Out of sheer desparation, I decided to try something random. Because my printer is away from the Mac, I have a USB cord with an extender to reach it. With the extender, the cord is actually a few feet longer than the maximum length allowed in the USB standard. But it works with the printer. I decided to try that one. Going back to Vyzex on the Mac, I sent the sysex without any special parameter settings. It ran and at the end, the MPD24's display showed "ERROR 0010", and the "press ENTER" light lit on the display. Well, at least this was different. I pressed ENTER, prepared to try something else, and...
The new firmware came up! I checked in the global edit mode and verified that 1.10 was running. Then I went to edit the transport controls. This part of the code appears to be a quick-n-dirty hack; when you go into edit mode and then press a transport key, it tells you to press ENTER. When you do, the display goes blank. To change the controls from MIDI machine control mode to MIDI CC mode, you turn the data knob to the right; to change it back, you turn it to the left. The display gives you no indication of what mode you have selected while in edit mode. To verify it, you go back to preset mode, press a transport button, and then look at the display to see what it sent.
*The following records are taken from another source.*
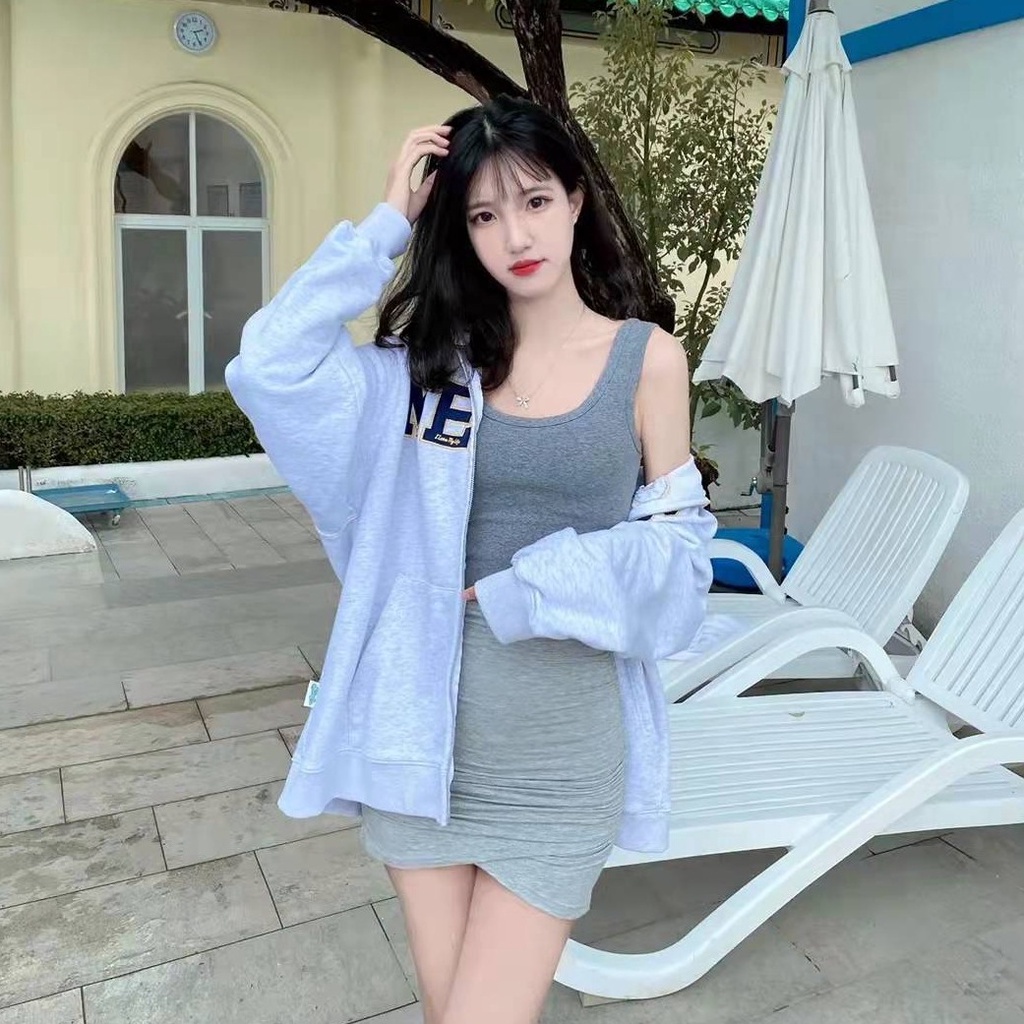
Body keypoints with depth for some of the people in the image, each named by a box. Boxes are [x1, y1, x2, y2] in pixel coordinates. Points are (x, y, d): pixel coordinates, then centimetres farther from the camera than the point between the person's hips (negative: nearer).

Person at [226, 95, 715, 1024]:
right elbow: (272, 364, -11)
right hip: (425, 733, 3)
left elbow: (677, 552, -2)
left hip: (561, 753, -2)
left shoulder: (648, 357, -2)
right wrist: (387, 224, -9)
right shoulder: (436, 358, 4)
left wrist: (517, 590, -11)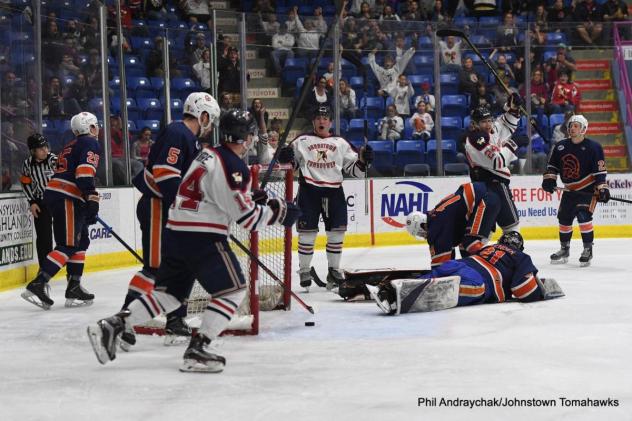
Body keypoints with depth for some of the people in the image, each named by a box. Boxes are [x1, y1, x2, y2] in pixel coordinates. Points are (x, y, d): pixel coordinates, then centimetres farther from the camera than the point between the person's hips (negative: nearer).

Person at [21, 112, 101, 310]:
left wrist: (88, 206, 31)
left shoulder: (72, 146, 26)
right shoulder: (91, 144, -3)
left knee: (81, 241, 16)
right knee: (68, 246, -12)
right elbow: (84, 171, -19)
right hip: (66, 199, -10)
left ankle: (74, 288, 15)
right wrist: (92, 198, -24)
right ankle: (37, 285, -21)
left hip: (54, 193, 10)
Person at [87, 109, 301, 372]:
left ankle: (111, 326, 11)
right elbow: (247, 217, -14)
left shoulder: (210, 154, 15)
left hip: (176, 232, 9)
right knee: (232, 289, -1)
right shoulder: (233, 166, -15)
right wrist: (278, 212, 0)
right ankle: (197, 351, -8)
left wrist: (253, 197, 19)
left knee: (170, 291, 17)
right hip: (202, 237, -9)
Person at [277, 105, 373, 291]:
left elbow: (353, 170, 13)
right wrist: (285, 156, -11)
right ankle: (304, 271, 10)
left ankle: (334, 270, 17)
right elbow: (291, 162, 10)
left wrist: (363, 160, -6)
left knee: (337, 232, 2)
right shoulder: (302, 141, 8)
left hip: (334, 191, 2)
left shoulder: (341, 143, 13)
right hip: (309, 190, -2)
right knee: (307, 232, -3)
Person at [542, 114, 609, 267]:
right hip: (569, 190, 6)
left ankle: (588, 249, -7)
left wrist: (602, 188, -19)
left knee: (583, 216, -20)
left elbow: (600, 171, -13)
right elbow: (552, 165, 14)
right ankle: (564, 250, 26)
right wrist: (549, 178, -1)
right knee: (564, 218, 9)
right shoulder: (560, 146, 4)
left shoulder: (593, 147, -11)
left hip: (588, 188, -6)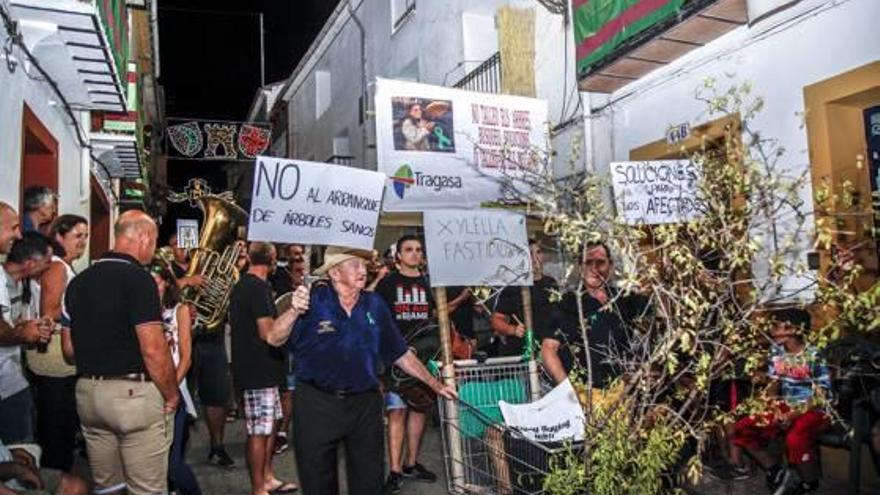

Unlike all of the other controls on the MPD24, you have no choice as to what CC sequences it sends; they are fixed in the CC mode. Fortunately, Akai chose some CC numbers high in the range that are seldom used, and I had no conflicts. The CC numbers used are:
- Reverse: 115
- Forward: 116
- Stop: 117
- Play: 118
- Record: 119
So that was quite an adventure. And I'm not sure what the lesson is, other than that before you do a firmware update on your MPD24, you should think long and hard about whether you really need the features of the firmware update, considering that there appears to be a non-trivial chance that you could wind up with a bricked unit. Doing some further reading on the net, it appears that the only reliable platforms for doing the update with are a Windows machine running XP, or a Mac running OSX 10.4. Apparently, with Windows 98/2000/Me, there is a driver incompatibility that will blue-screen the computer if the MPD24's USB is connected to it; Vista cannot see the boot port on MPD24's with older boot ROMs, and there is some kind of port compatibility problem with OSX 10.5. (Some users report that they have been able to do the update with OSX 10.5 by using Sysex Librarian. Note that there is a problem with 10.5.6 in which Audio Midi Setup will see the MPD24 itself, but not its external MIDI ports.)